A run of rows:
───
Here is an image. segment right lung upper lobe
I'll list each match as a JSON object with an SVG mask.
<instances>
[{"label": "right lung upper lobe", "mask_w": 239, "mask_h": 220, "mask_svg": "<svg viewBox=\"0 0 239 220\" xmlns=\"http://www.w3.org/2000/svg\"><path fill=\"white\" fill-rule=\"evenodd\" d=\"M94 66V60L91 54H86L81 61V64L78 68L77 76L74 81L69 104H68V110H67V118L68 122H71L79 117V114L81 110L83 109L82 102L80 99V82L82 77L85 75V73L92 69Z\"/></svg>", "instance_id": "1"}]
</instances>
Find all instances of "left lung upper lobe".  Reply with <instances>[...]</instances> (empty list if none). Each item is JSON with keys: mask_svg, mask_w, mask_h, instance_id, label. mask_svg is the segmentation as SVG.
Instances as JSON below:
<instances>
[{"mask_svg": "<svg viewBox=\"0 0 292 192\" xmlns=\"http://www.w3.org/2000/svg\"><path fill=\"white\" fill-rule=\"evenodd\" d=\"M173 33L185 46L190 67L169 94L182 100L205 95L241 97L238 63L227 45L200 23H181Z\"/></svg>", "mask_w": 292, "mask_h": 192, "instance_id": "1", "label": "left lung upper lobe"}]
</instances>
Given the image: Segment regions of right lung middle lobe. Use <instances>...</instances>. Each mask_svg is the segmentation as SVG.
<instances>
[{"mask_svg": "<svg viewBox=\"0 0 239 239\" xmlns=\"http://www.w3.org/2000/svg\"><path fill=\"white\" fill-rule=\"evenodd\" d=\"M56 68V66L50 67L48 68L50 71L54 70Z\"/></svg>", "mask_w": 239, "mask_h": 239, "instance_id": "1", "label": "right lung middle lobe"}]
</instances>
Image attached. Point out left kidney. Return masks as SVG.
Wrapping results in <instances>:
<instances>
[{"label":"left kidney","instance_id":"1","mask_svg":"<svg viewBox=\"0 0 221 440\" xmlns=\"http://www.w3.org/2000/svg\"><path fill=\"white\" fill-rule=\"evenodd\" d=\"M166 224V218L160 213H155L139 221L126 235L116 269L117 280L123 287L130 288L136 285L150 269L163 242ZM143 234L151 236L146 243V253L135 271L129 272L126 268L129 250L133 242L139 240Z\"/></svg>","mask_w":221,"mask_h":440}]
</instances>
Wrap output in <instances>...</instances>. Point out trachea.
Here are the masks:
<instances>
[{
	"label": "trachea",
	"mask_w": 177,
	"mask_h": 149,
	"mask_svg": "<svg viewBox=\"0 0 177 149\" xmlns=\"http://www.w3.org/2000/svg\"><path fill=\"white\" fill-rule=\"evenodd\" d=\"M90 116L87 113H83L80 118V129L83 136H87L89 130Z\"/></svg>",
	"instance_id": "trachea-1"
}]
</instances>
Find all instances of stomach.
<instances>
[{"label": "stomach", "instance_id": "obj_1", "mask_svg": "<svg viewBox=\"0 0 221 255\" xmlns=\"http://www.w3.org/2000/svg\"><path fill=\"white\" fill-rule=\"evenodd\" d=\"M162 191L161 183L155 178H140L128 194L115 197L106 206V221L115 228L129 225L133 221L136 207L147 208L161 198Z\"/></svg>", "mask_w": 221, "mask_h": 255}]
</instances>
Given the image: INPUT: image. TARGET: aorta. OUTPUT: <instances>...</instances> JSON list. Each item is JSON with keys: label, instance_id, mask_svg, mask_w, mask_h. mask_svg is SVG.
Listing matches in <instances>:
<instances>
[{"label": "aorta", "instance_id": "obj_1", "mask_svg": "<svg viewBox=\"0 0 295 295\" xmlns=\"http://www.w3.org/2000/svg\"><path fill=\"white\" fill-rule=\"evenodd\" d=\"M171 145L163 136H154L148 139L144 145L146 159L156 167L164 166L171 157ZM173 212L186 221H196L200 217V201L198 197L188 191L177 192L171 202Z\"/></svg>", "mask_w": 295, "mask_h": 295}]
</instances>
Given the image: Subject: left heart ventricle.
───
### DIRECTIVE
Please convert all of the rows above into a JSON list of strings, with one string for each line and no blank lines.

### RESULT OF THIS EXERCISE
[
  "Here is an image. segment right lung upper lobe",
  "I'll list each match as a JSON object with an SVG mask.",
  "<instances>",
  "[{\"label\": \"right lung upper lobe\", \"mask_w\": 239, \"mask_h\": 220, \"mask_svg\": \"<svg viewBox=\\\"0 0 239 220\\\" xmlns=\\\"http://www.w3.org/2000/svg\\\"><path fill=\\\"white\\\" fill-rule=\\\"evenodd\\\" d=\\\"M94 66V60L91 54H86L81 61V64L78 68L77 76L74 81L69 104H68V110H67V118L68 122H71L79 117V114L81 110L83 109L82 102L80 99V82L82 77L85 75V73L92 69Z\\\"/></svg>\", \"instance_id\": \"1\"}]",
  "</instances>",
  "Find all instances of \"left lung upper lobe\".  Reply with <instances>[...]</instances> (empty list if none). Each item is JSON with keys: mask_svg, mask_w, mask_h, instance_id, label. mask_svg is the segmentation as SVG.",
  "Instances as JSON below:",
  "<instances>",
  "[{\"mask_svg\": \"<svg viewBox=\\\"0 0 292 192\\\" xmlns=\\\"http://www.w3.org/2000/svg\\\"><path fill=\\\"white\\\" fill-rule=\\\"evenodd\\\" d=\\\"M173 33L185 46L190 67L169 94L182 100L205 95L241 97L238 63L227 45L200 23H181Z\\\"/></svg>\", \"mask_w\": 292, \"mask_h\": 192, \"instance_id\": \"1\", \"label\": \"left lung upper lobe\"}]",
  "</instances>",
  "Given the image: Segment regions of right lung middle lobe. Use <instances>...</instances>. Each mask_svg is the segmentation as SVG.",
  "<instances>",
  "[{\"mask_svg\": \"<svg viewBox=\\\"0 0 239 239\\\" xmlns=\\\"http://www.w3.org/2000/svg\\\"><path fill=\\\"white\\\" fill-rule=\\\"evenodd\\\" d=\\\"M56 68V66L50 67L48 68L50 71L54 70Z\\\"/></svg>\", \"mask_w\": 239, \"mask_h\": 239, \"instance_id\": \"1\", \"label\": \"right lung middle lobe\"}]",
  "</instances>",
  "Image attached. Point out left kidney. Return masks as SVG.",
  "Wrapping results in <instances>:",
  "<instances>",
  "[{\"label\":\"left kidney\",\"instance_id\":\"1\",\"mask_svg\":\"<svg viewBox=\\\"0 0 221 440\\\" xmlns=\\\"http://www.w3.org/2000/svg\\\"><path fill=\\\"white\\\" fill-rule=\\\"evenodd\\\" d=\\\"M166 224V218L160 213H155L139 221L126 235L116 269L117 280L123 287L130 288L136 285L150 269L163 242ZM143 234L151 236L146 243V253L135 271L129 272L126 268L129 250L133 242L139 240Z\\\"/></svg>\",\"mask_w\":221,\"mask_h\":440}]",
  "</instances>",
  "Wrap output in <instances>...</instances>. Point out trachea.",
  "Here are the masks:",
  "<instances>",
  "[{",
  "\t\"label\": \"trachea\",",
  "\t\"mask_w\": 177,",
  "\t\"mask_h\": 149,",
  "\t\"mask_svg\": \"<svg viewBox=\\\"0 0 177 149\\\" xmlns=\\\"http://www.w3.org/2000/svg\\\"><path fill=\\\"white\\\" fill-rule=\\\"evenodd\\\" d=\\\"M90 116L87 113H83L80 118V129L83 136H87L89 130Z\\\"/></svg>\",",
  "\t\"instance_id\": \"trachea-1\"",
  "}]",
  "</instances>",
  "Find all instances of stomach.",
  "<instances>",
  "[{\"label\": \"stomach\", \"instance_id\": \"obj_1\", \"mask_svg\": \"<svg viewBox=\\\"0 0 221 255\\\" xmlns=\\\"http://www.w3.org/2000/svg\\\"><path fill=\\\"white\\\" fill-rule=\\\"evenodd\\\" d=\\\"M162 191L161 183L155 178H140L128 194L115 197L106 206V221L115 228L129 225L133 221L136 207L147 208L161 198Z\\\"/></svg>\", \"mask_w\": 221, \"mask_h\": 255}]",
  "</instances>",
  "Given the image: INPUT: image. TARGET: aorta. OUTPUT: <instances>...</instances> JSON list. Each item is JSON with keys: label, instance_id, mask_svg, mask_w, mask_h. mask_svg is SVG.",
  "Listing matches in <instances>:",
  "<instances>",
  "[{\"label\": \"aorta\", \"instance_id\": \"obj_1\", \"mask_svg\": \"<svg viewBox=\\\"0 0 295 295\\\" xmlns=\\\"http://www.w3.org/2000/svg\\\"><path fill=\\\"white\\\" fill-rule=\\\"evenodd\\\" d=\\\"M171 145L163 136H154L148 139L144 145L146 159L156 167L164 166L171 157ZM173 212L186 221H196L200 217V201L198 197L188 191L177 192L171 202Z\\\"/></svg>\", \"mask_w\": 295, \"mask_h\": 295}]",
  "</instances>",
  "Given the image: Subject: left heart ventricle."
]